__REQUIRED ACTION__. Copy the following material line for line, changing nothing.

• • • • • • •

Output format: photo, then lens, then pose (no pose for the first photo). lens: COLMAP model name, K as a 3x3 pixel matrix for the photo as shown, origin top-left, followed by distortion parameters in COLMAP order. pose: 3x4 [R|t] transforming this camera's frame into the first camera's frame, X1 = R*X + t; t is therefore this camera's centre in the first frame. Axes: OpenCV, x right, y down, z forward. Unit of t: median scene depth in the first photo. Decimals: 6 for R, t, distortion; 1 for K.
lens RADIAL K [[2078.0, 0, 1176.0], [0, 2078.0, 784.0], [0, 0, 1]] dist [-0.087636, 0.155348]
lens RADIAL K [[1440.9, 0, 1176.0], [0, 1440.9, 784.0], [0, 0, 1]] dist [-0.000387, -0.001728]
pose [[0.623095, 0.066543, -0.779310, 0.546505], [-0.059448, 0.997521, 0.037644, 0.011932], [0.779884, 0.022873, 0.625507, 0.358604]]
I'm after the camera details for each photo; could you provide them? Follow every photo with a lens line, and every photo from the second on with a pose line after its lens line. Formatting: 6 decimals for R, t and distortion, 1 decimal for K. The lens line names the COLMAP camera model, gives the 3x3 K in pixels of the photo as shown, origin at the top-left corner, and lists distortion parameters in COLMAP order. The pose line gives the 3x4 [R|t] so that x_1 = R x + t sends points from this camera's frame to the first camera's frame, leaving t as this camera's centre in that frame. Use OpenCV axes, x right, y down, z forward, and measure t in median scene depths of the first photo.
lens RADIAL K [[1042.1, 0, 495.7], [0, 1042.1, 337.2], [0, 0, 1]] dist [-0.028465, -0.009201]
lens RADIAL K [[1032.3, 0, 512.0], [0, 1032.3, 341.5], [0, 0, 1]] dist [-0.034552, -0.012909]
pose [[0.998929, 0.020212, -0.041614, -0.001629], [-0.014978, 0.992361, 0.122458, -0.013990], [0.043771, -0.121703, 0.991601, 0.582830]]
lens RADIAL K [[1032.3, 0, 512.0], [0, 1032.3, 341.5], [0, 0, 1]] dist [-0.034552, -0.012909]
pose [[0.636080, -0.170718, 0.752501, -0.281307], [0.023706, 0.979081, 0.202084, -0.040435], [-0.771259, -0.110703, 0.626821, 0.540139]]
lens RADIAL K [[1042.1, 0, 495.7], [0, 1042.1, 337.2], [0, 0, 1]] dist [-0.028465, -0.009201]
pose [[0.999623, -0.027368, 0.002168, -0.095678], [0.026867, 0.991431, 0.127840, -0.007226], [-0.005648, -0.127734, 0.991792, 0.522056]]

• • • • • • •

__EXERCISE RESPONSE__.
Output format: photo, then lens, then pose (no pose for the first photo). lens: COLMAP model name, K as a 3x3 pixel matrix for the photo as shown, origin top-left, followed by distortion parameters in COLMAP order. pose: 3x4 [R|t] transforming this camera's frame into the first camera's frame, X1 = R*X + t; t is therefore this camera's centre in the first frame. Axes: OpenCV, x right, y down, z forward. Unit of t: median scene depth in the first photo. Decimals: 6 for R, t, distortion; 1 for K.
lens RADIAL K [[2078.0, 0, 1176.0], [0, 2078.0, 784.0], [0, 0, 1]] dist [-0.087636, 0.155348]
lens RADIAL K [[1440.9, 0, 1176.0], [0, 1440.9, 784.0], [0, 0, 1]] dist [-0.000387, -0.001728]
pose [[0.623095, 0.066543, -0.779310, 0.546505], [-0.059448, 0.997521, 0.037644, 0.011932], [0.779884, 0.022873, 0.625507, 0.358604]]
I'm after the camera details for each photo; could you provide them? Follow every photo with a lens line, and every photo from the second on with a pose line after its lens line. Formatting: 6 decimals for R, t and distortion, 1 decimal for K. The lens line names the COLMAP camera model, gives the 3x3 K in pixels of the photo as shown, origin at the top-left corner, and lists distortion parameters in COLMAP order. The pose line gives the 3x4 [R|t] so that x_1 = R x + t sends points from this camera's frame to the first camera's frame, leaving t as this camera's centre in that frame. Use OpenCV axes, x right, y down, z forward, and measure t in median scene depths of the first photo.
lens RADIAL K [[1042.1, 0, 495.7], [0, 1042.1, 337.2], [0, 0, 1]] dist [-0.028465, -0.009201]
lens RADIAL K [[1032.3, 0, 512.0], [0, 1032.3, 341.5], [0, 0, 1]] dist [-0.034552, -0.012909]
pose [[0.998929, 0.020212, -0.041614, -0.001629], [-0.014978, 0.992361, 0.122458, -0.013990], [0.043771, -0.121703, 0.991601, 0.582830]]
lens RADIAL K [[1032.3, 0, 512.0], [0, 1032.3, 341.5], [0, 0, 1]] dist [-0.034552, -0.012909]
pose [[0.636080, -0.170718, 0.752501, -0.281307], [0.023706, 0.979081, 0.202084, -0.040435], [-0.771259, -0.110703, 0.626821, 0.540139]]
lens RADIAL K [[1042.1, 0, 495.7], [0, 1042.1, 337.2], [0, 0, 1]] dist [-0.028465, -0.009201]
pose [[0.999623, -0.027368, 0.002168, -0.095678], [0.026867, 0.991431, 0.127840, -0.007226], [-0.005648, -0.127734, 0.991792, 0.522056]]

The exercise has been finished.